カテリーナ・カンプラーニさんという、人のよさそうなギリシャ女性のデザイナーがいる。
作品のいくつかを、映像で見た。
太すぎるナイフや、二つが取っ手で鎖のように繋がれてしまったマグカップ。
柄の部分と先の部分がチェーンで繋がれているフォークなど、「使いづらい」形状を考えて、デザインする"The Uncomfortable"プロジェクトを展開している。

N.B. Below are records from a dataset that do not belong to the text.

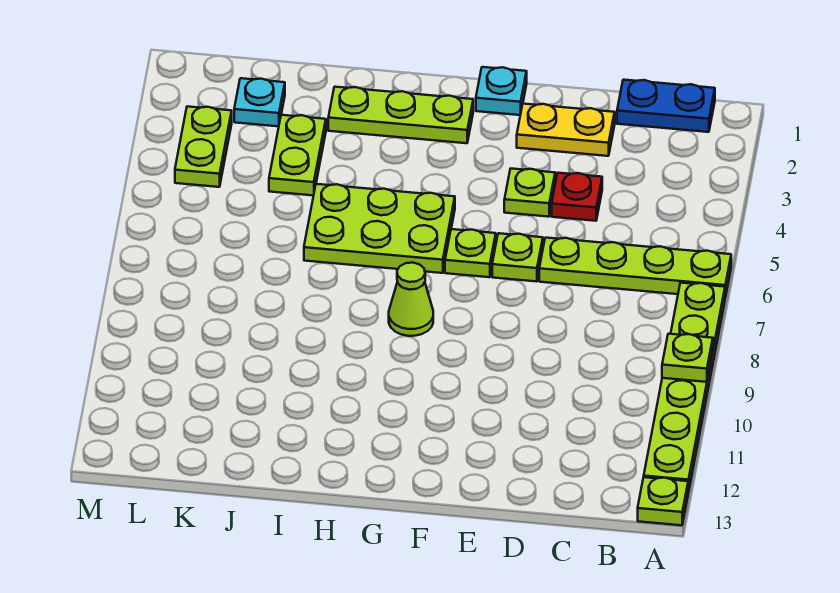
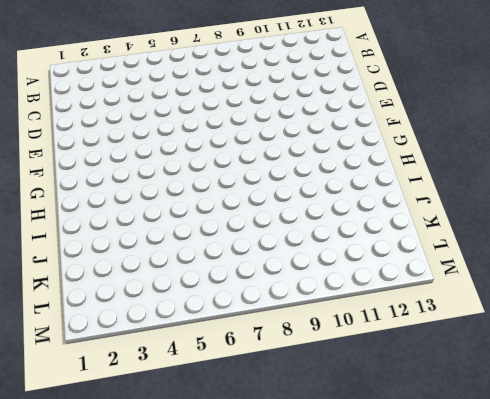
none -> lime plate A6:D6 level 1
none -> lime plate A7:A12 level 1
none -> lime plate A13 level 1

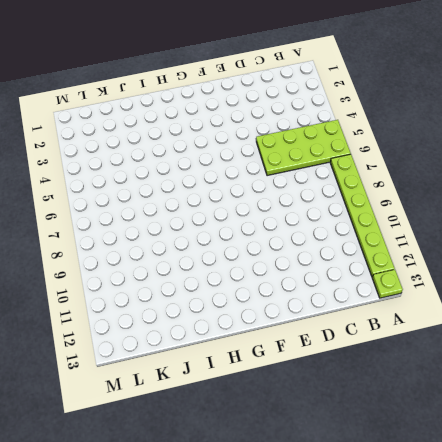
lime plate A5:D6 level 1 -> lime plate A6:D6 level 1
none -> blue plate B1:C1 level 1
none -> yellow plate D2:E2 level 1
none -> red plate D4 level 1

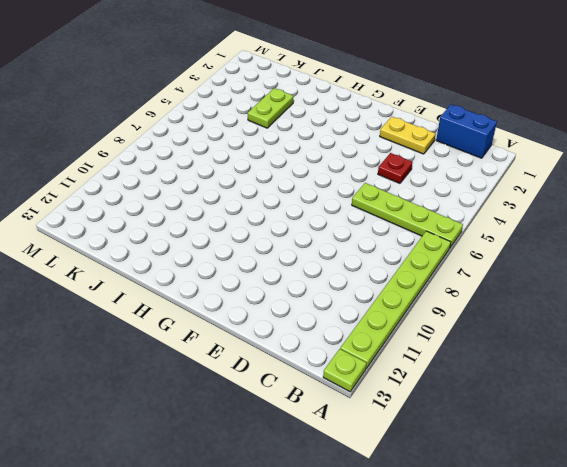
blue brick B1:C1 level 1 -> blue plate B1:C1 level 1
none -> lime plate E4 level 1
none -> lime plate E6 level 1
none -> cyan plate F1 level 1

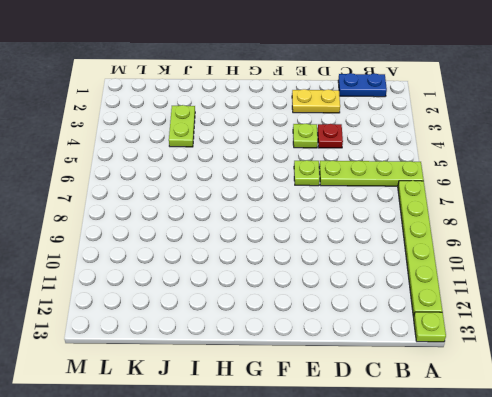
none -> cyan plate F1 level 1
none -> lime plate F6 level 1
none -> lime plate G2:I2 level 1

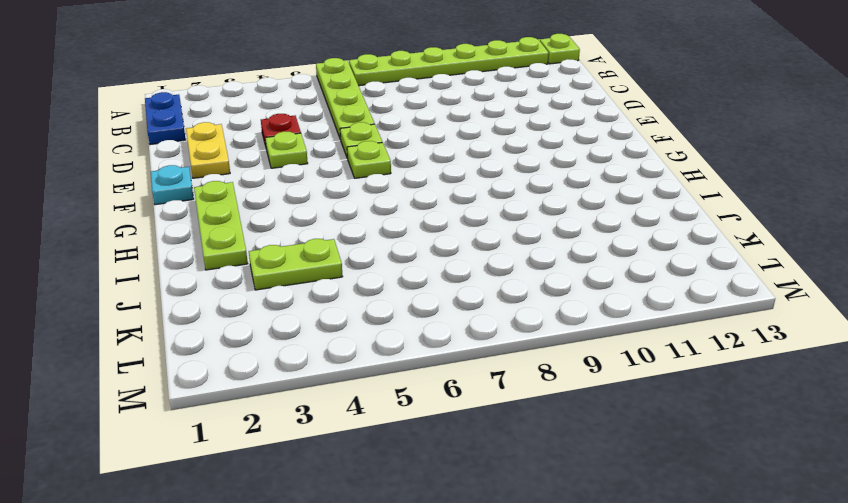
none -> lime plate G5:I6 level 1
none -> lime cone G8 level 1
none -> cyan plate K2 level 1

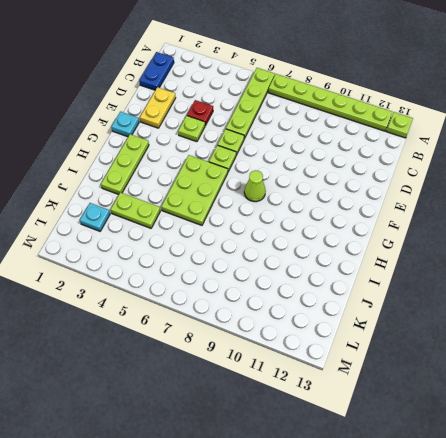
none -> lime plate L3:L4 level 1
none -> lime plate A9 level 2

彼女はこれを「私の作る道具を見るとみなさん、怒るんですが、役に立たないこれらの道具は、教育的な役割を果たしているんです」という。
なるほどね。

こういうことをジャグリング道具でも実験したいな、と思った。

だからとりあえず忘れないために、という意味も込めて、動画をシェアした。

ジャグリングでこれができたら相当面白いだろうな、と思った。
いろんな人から評価されたりするだろうな、と夢想した。
「面白そうなこと」って、思いつこうと思えばバンバン思いつける。

けど、バンバン実現できるかと言ったら、そうでもない。



話変わって、先日まさやんに口頭インタビューをした。
まさやんは、皿回しで今度IJAコンペティションに出る。

どういう風に今のスタイルになったのかを聞くと、
「『皿回し』で、他の人ができないことをやってやろう、と思った」
と言っていた。

実際、まさやんはいま、4枚をスティックの上で投げたりしている。
皿回しジャグリングの境地を開拓し続ける、トップの存在だ。

思いついたことを言葉で言ったり、絵に描いてみるのは簡単だ。
なんだか夢が広がって、わくわくする。

だが現実にそれを形にする過程は、ツマラナイことの連続だ。
練習をするにしたって、まず練習場所を確保する。
どうやったらできるのか、考える。
「全然できない」という状態が何日も、何ヶ月も、続く。
その間も、「それでも俺はこれをやりたいんだ」と自分に思わせないといけない。

一つの思いつきを実践するのに、何年もかかることだって珍しくない。

まさやんが今にたどり着くために、どれだけ黙々と、地道に練習を重ねてきたか知っているから、余計にそう思う。